Edgardo Bermejo Mora
María Moliner y la Compañía Nacional de Teatro
Regresé al teatro tras 15 meses de ausencia. Toda la emoción de hacerlo cabe en las ocho palabras de esta frase. Hace un par de semanas, gracias a los esfuerzos del Instituto Nacional de Bellas Artes, asistí a la sala Héctor Mendoza de la Compañía Nacional de Teatro para ver la obra Diccionario, del dramaturgo español Manuel Calzada Pérez, dedicada a la vida de María Moliner, la extraordinaria mujer creadora del Diccionario del Uso del español.
No hay sala de redacción en los periódicos que valga, ni estudio de un escritor que se precie de tal cosa, si no cuenta con el amparo de esos dos volúmenes que registran, festinan y documentan a nuestra lengua. Si el teatro es, a fin de cuentas, una extensión escénica de las palabras, dedicar una obra a la mujer que hizo de ellas una hazaña de vida, y que se impuso la tarea insensata de abarcar el vasto universo del idioma español en tres mil páginas era justo y necesario. Lo que es difícil entender es por qué no se había hecho antes y por qué María Moliner sigue siendo un personaje desconocido para muchos hispanohablantes.
Un homenaje simultáneo al español y a la mayor de sus demiurgos animan esta obra, dirigida para su puesta en México por Enrique Singer, y protagonizada por la extraordinaria actriz Luisa Huertas.
María Moliner nació en Madrid en el arranque del siglo XX y murió, a consecuencia de un trastorno neurológico que le fue robando la memoria, en 1981. Cruel paradoja: la gran coleccionista de palabras en sus últimos años sufrió una forma de demencia que le hizo perder, una a una todas las palabras, hasta quedarse vacía.
Cuando murió, uno de sus mayores beneficiarios, el escritor Gabriel García Márquez –un año de recibir el Premio Nobel de literatura – le dedicó un artículo publicado en el periódico español El País. Cito algunos fragmentos de aquel artículo:
“María Moliner hizo una proeza con muy pocos precedentes: escribió sola, en su casa, con su propia mano, el diccionario más completo, más útil, más acucioso y más divertido de la lengua castellana. Tiene dos tomos de casi 3,000 páginas en total, que pesan tres kilos, y viene a ser, en consecuencia, más de dos veces más largo que el de la Real Academia de la Lengua, y —a mi juicio— más de dos veces mejor”.
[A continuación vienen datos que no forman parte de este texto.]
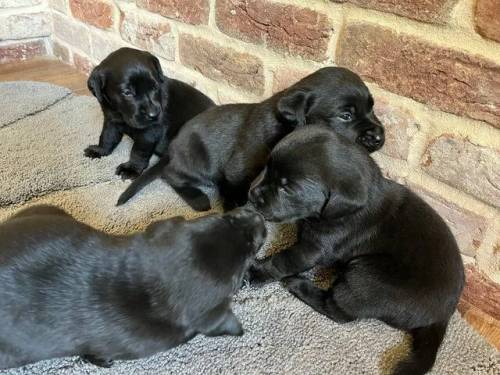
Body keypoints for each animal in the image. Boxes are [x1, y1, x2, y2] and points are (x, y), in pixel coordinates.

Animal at [83, 47, 215, 180]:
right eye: (127, 92)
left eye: (155, 86)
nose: (154, 114)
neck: (121, 114)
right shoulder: (111, 120)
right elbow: (107, 136)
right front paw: (99, 150)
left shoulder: (149, 132)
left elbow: (138, 151)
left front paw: (131, 168)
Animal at [115, 67, 384, 212]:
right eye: (345, 115)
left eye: (372, 108)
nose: (379, 137)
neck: (284, 127)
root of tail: (173, 148)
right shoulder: (237, 171)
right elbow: (236, 192)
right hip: (197, 162)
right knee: (171, 175)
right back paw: (198, 199)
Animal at [249, 126, 464, 375]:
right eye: (267, 167)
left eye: (287, 188)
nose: (251, 194)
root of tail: (443, 317)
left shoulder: (317, 247)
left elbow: (284, 260)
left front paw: (255, 272)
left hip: (365, 276)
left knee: (338, 311)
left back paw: (298, 285)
“Es un diccionario de uso; es decir, que no sólo dice lo que significan las palabras, sino que indica también cómo se usan, «Es un diccionario para escritores», dijo María Moliner y lo dijo con mucha razón”.
“Un día se levantó a las cinco de la mañana, dividió una cuartilla en cuatro partes iguales y se puso a escribir fichas de palabras sin más preparativos. Calculó que lo terminaría en dos años, y cuando llevaba diez todavía andaba por la mitad. «Siempre le faltaban dos años para terminar», me dijo su hijo menor. Era natural, porque María Moliner tenía un método infinito: pretendía agarrar al vuelo todas las palabras de la vida”.
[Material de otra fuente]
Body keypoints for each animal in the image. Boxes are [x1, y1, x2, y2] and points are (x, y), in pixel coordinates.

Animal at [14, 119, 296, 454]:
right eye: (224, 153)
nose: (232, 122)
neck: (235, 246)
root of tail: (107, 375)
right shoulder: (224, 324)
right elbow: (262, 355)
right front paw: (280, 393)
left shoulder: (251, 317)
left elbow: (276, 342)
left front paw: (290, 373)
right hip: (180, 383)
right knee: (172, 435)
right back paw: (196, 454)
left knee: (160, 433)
“En 1967, presionada por la Editorial Gredos, dio el diccionario por terminado. Pero siguió haciendo fichas, y en el momento de morir tenía varios metros de palabras nuevas que esperaba ver incluidas en las futuras ediciones. En realidad, lo que esa mujer de fábula había emprendido era una carrera de velocidad y resistencia contra la vida. En 1972 su candidatura se presentó en la Academia de la Lengua, pero los muy señores académicos no se atrevieron a romper su venerable tradición machista. Ella se alegró cuando lo supo, porque le aterrorizaba la idea de pronunciar el discurso de admisión. “¿Qué podía decir yo”, dijo entonces, “si en toda mi vida no he hecho más que coser calcetines?”. (Tras su muerte) Yo me sentí como si hubiera perdido a alguien que sin saberlo había trabajado para mí durante muchos años”.
Yo nací en 1967, tengo la misma edad que el Diccionario del Uso del español, y siento, como García Márquez, que María Moliner me ha acompañado a lo largo de mi vida.